Dummy coding allows introducing different
levels within the variable that you want to
code - for instance temperature with factors hot,
moderate and cold: one single dummy-coded variable
with three levels. This is very straightforward in matrix notation.
Let’s say you are regressing the variable Food production
on a continuous variable Ground Nitrogen
and the
categorical variable Temperature
dummy-coded into the
model matrix. The equation of the regression model is
going to be:
\(\Tiny \begin {bmatrix} \hat F_1\\ \hat F_2\\ \hat F_3\\\vdots\\ \\\vdots\\ \\\vdots\\ \\\vdots\\ \\\vdots\\ \hat F_{59} \end {bmatrix} = \Tiny \begin {bmatrix} 1&GN_1&0&0\\ 1&GN_2 & 0 & \color{orange}{\text{MOD}}\\ 1&GN_3 & \color{red}{\text{HOT}} & 0\\ \vdots&\vdots&\vdots&\vdots\\ 1&GN_{35}& 0 & \color{orange}{\text{MOD}}\\ 1&GN_{36}& 0 & \color{orange}{\text{MOD}}\\ 1&GN_{37}& \color{red}{\text{HOT}} & 0\\ \vdots&\vdots&\vdots&\vdots\\ 1&GN_{42}& 0 &\color{orange}{\text{MOD}}\\ 1&GN_{43}&\color{red}{\text{HOT}} & 0\\ 1&GN_{44}&\color{red}{\text{HOT}} & 0\\ 1&GN_{45}& 0 &\color{orange}{\text{MOD}}\\ \vdots&\vdots&\vdots&\vdots\\ 1&GN_{59}&\color{red}{\text{HOT}} & 0\\ \end {bmatrix} \small \begin {bmatrix} \hat\beta_0\\\hat\beta_1\\\hat\beta_{2\color{red}{H}}\\\hat\beta_{2\color{orange}{M}} \end {bmatrix} \Tiny = \begin {bmatrix} 1&GN_1&0&0\\ 1&GN_2 & 0 & \color{orange}{1}\\ 1&GN_3 & \color{red}{1} & 0\\ \vdots&\vdots&\vdots&\vdots\\ 1&GN_{35}& 0 & \color{orange}{1}\\ 1&GN_{36}& 0 & \color{orange}{1}\\ 1&GN_{37}& \color{red}{1} & 0\\ \vdots&\vdots&\vdots&\vdots\\ 1&GN_{42}& 0 &\color{orange}{1}\\ 1&GN_{43}&\color{red}{1} & 0\\ 1&GN_{44}&\color{red}{1} & 0\\ 1&GN_{45}& 0 &\color{orange}{1}\\ \vdots&\vdots&\vdots&\vdots\\ 1&GN_{59}&\color{red}{1} & 0\\ \end {bmatrix} \small \begin {bmatrix} \hat\beta_0\\\hat\beta_1\\\hat\beta_{2\color{red}{H}}\\\hat\beta_{2\color{orange}{M}} \end {bmatrix}\)

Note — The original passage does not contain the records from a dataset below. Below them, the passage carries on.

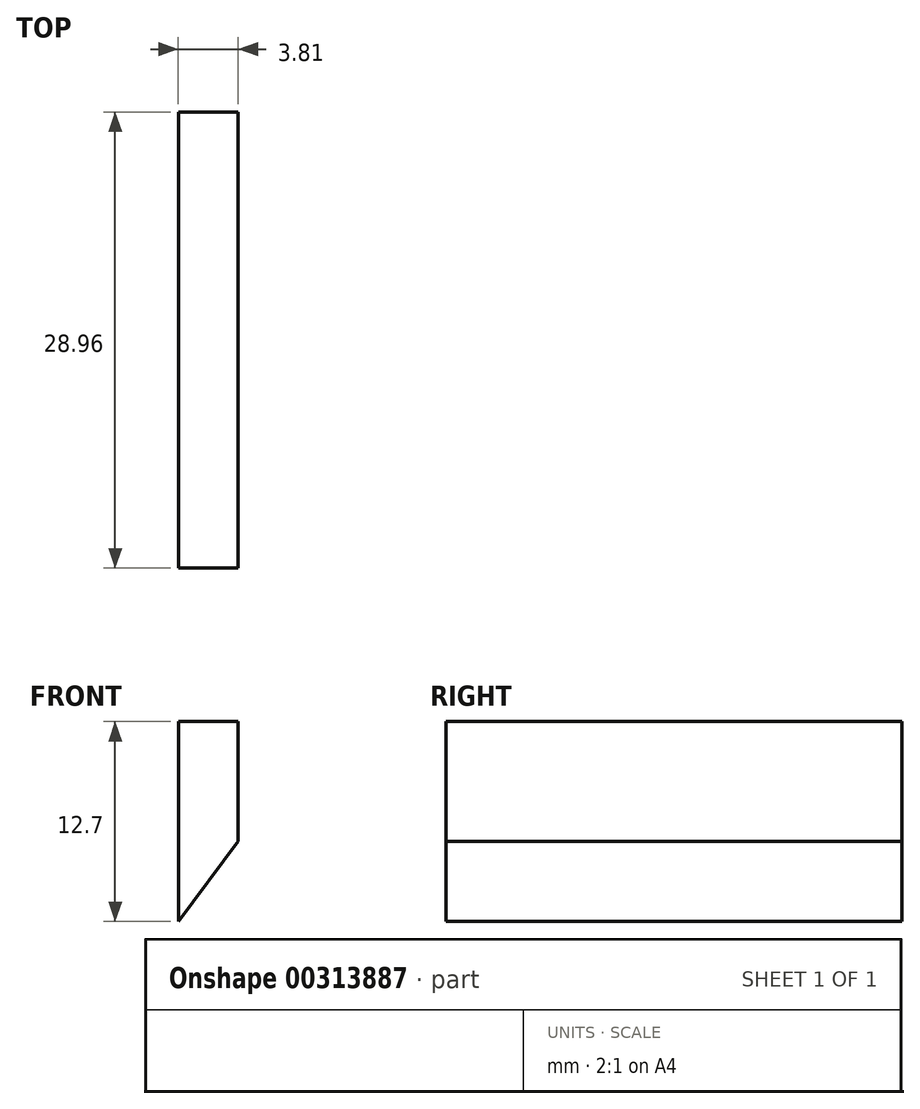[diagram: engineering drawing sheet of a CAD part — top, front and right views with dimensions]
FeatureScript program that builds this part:
annotation { "Feature Type Name" : "Feature", "Feature Type Description" : "" }
export const myFeature = defineFeature(function(context is Context, id is Id, definition is map)
    precondition{}
    {
        {
            var Q0;
            Q0=qCreatedBy(makeId("Front.planeOp"),FACE);
            var sketch = newSketch(context, id + "F0", { "sketchPlane" : qUnion([Q0])});
            skLineSegment(sketch, "E0", {"start": v(-52.95, 3) * mm, "end": v(-49.14, 3) * mm});
            skLineSegment(sketch, "E1", {"start": v(-49.14, 3) * mm, "end": v(-49.14, -4.63) * mm});
            skLineSegment(sketch, "E2", {"start": v(-52.95, 3) * mm, "end": v(-52.95, -9.7) * mm});
            skLineSegment(sketch, "E3", {"start": v(-52.95, -9.7) * mm, "end": v(-49.14, -4.63) * mm});
            skSolve(sketch);
        }
        {
            var Q0;
            Q0 = qSketchRegion(id + "F0", true);
            extrude(context, id + "F1", {"entities" : qUnion([Q0]), "depth" : 28.96 * mm});
        }
    });
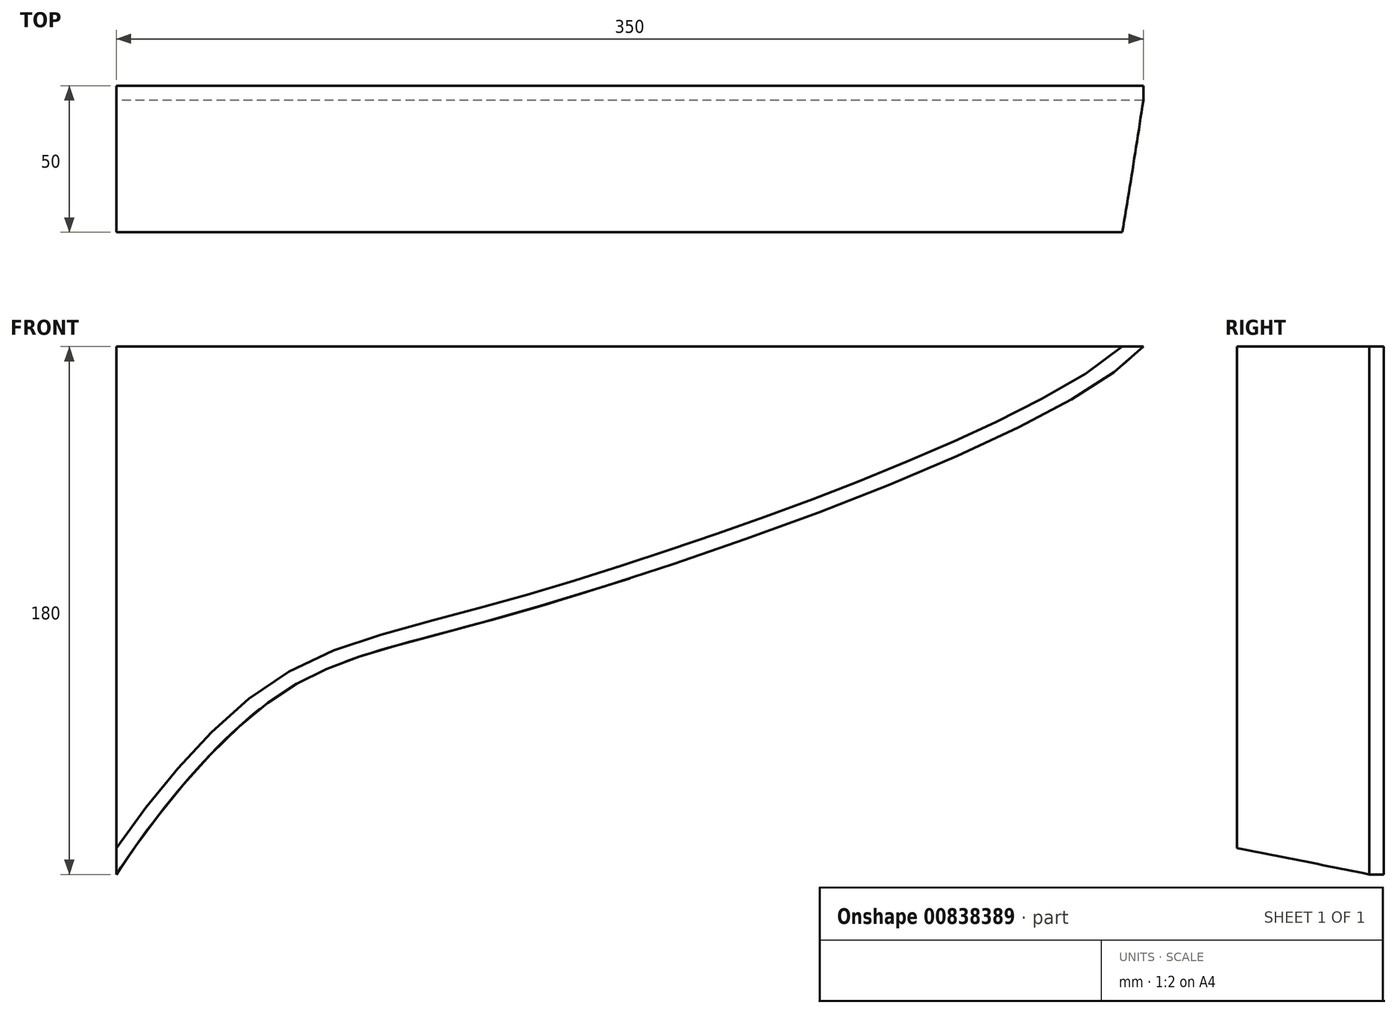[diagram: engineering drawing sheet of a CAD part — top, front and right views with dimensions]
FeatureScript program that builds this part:
annotation { "Feature Type Name" : "Feature", "Feature Type Description" : "" }
export const myFeature = defineFeature(function(context is Context, id is Id, definition is map)
    precondition{}
    {
        {
            var Q0;
            Q0=qCreatedBy(makeId("Front.planeOp"),FACE);
            var sketch = newSketch(context, id + "F0", { "sketchPlane" : qUnion([Q0])});
            skLineSegment(sketch, "E0", {"start": v(0, 0) * mm, "end": v(0, 180) * mm});
            skLineSegment(sketch, "E1", {"start": v(0, 180) * mm, "end": v(350, 180) * mm});
            skFitSpline(sketch, "E2", {"points": [v(0, 0) * mm, v(52.6, 59.24) * mm, v(135.5, 88.93) * mm, v(350, 180) * mm], "startDerivative": vector(138.24, 213.16) * mm, "endDerivative": vector(173.58, 192.13) * mm});
            skSolve(sketch);
        }
        {
            var Q0;
            Q0 = qSketchRegion(id + "F0", true);
            extrude(context, id + "F1", {"entities" : qUnion([Q0]), "depth" : 50 * mm, "offsetDistance" : 25 * mm});
        }
        {
            var Q0;
            Q0=makeQuery(id+"F1.opExtrude","CAP_EDGE",EDGE,{"disambiguationData":[OSD([sQuery(id+"F0.wireOp",EDGE,"E2")])],"isStart":false});
            chamfer(context, id + "F2", {"entities" : qUnion([Q0]), "chamferType" : ChamferType.TWO_OFFSETS, "width1" : 5 * mm, "oppositeDirection" : false, "width2" : 45 * mm, "tangentPropagation" : true});
        }
    });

The model matrix has the dummy-coded values arranged in such a way
that the coefficient for the factor COLD
will be completely
“absorbed” into the intercept, while the coefficients for the other two
factors will be calculated as \(\hat\beta_0+\hat\beta_{2\color{red}{H}}\)
for the factor HOT
, and \(\hat\beta_0+\hat\beta_{2\color{orange}{M}}\)
for MODERATE
.
If you are using R, the intercept for COLD
will be
simply the default intercept. To get the other intercepts you will have
to do add to the intercept the coefficients for HOT
and
MODERATE
respectively. If your model is called
fit
the coefficients (intercepts) for COLD
will be fit$coef[1]
; for HOT
,
fit$coef[1] + fit$coef[2]
; and for MODERATE
,
fit$coef[1] + fit$coef[3]
.
NOTE: These are tentative notes on different topics for personal use - expect mistakes and misunderstandings.